You would do better to stay away from the Chinese motors altogether if you can afford to. They are a low price because they are cheaply made. That presents itself in various ways, they are generally still quite reliable but their operating parameters are variable in that the steps can be uneven sizes and the current they will handle can vary within a motor for each of the coils along with the torque they produce per winding. Microstepping is where they really fail, the steps are hugely varied.

As steppers are very reliable and rarely fail unless they are dismantled buy second hand. The cheapest way is to buy bits of a machine with them on usually.

Stuff like this though this isn't a stepper.
http://www.ebay.co.uk/itm/2719217173...%3AMEBIDX%3AIT

----------


## DBFIU

I wasnt planning on buy something like that. 

These guys will be my supplier, they seem pretty popular.

http://www.smw3d.com/

I will also be using www.openbuilds.com for a lot of parts and direction.

openbuilds has tons of bundles of parts for reasonable price. check them out

----------


## ZorAxe

> ...Also, are you saying these motors have a a sort of dyno graph? One NEMA 23 can make more or less torque at 2 amps vs another NEMA 23?...

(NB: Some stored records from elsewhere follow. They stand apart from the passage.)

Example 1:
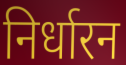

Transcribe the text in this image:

निर्धारन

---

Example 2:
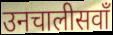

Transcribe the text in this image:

उनचालीसवाँ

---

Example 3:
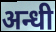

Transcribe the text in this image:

अन्धी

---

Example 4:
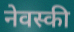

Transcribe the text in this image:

नेवस्की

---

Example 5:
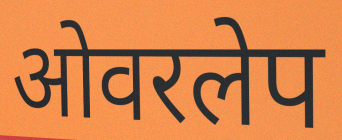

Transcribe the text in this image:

ओवरलेपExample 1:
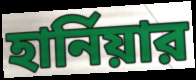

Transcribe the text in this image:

হার্নিয়ার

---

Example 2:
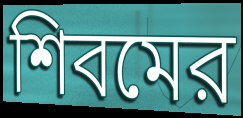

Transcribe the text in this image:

শিবমের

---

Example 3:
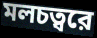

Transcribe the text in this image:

মলচত্বরে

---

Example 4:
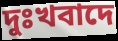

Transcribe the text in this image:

দুঃখবাদে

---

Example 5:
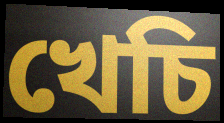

In a way yes there should be a graph that will show the different torque and what the amount of current drawn is at the particular torque figure. If I remember correctly, "The torque generated a the motor is proportional to the amount of current flowing through the motor." Basically what I meant is find 23's that will give you the most for their values:

Lets make an example:
You have 2 NEMA 23's. 
-----------
Motor A has 4.0Nm holding torque at 6A
Motor B has 1.6Nm holding torque at 2A
-----------
On paper it seems as Motor A is more powerful (and it is) but if your driver can only supply 2A then it's not possible to run the motor at full torque.
If I'm correct in saying torque is proportional to current then Motor A will only push out 1.33Nm torque at 2A, making it less powerful then Motor B.

I stand to be corrected in the above statement, and please do correct me if I'm wrong. It's just something I came across when I was choosing motors for my CNC engraver. So keep those calculations in mind when looking for motors. Your drivers limited to 2A and that plays a big part.

----------


## DBFIU

> In a way yes there should be a graph that will show the different torque and what the amount of current drawn is at the particular torque figure. If I remember correctly, "The torque generated a the motor is proportional to the amount of current flowing through the motor." Basically what I meant is find 23's that will give you the most for their values:
> 
> Lets make an example:
> You have 2 NEMA 23's. 
> -----------
> Motor A has 4.0Nm holding torque at 6A
> Motor B has 1.6Nm holding torque at 2A
> -----------
> On paper it seems as Motor A is more powerful (and it is) but if your driver can only supply 2A then it's not possible to run the motor at full torque.
> ...


That would be assuming the current/torque relationship is linear, and if you interpolated it linearly then yes I see what you mean. But what if the curve is not straight?

Maybe I am overthinking this part of the plan..

Either way thank you for the input, it is always appreciated.

----------


## Mjolinor

He is correct. One of the reasons for that is if you make a motor that has  max say of 2 amps then it does not get as hot and expand as much as a motor that is designed to take say 4 amps. Because of that the 4 amp motor has bigger clearances between the rotor and the stator and magnetic fields in air cost a lot in terms of power

----------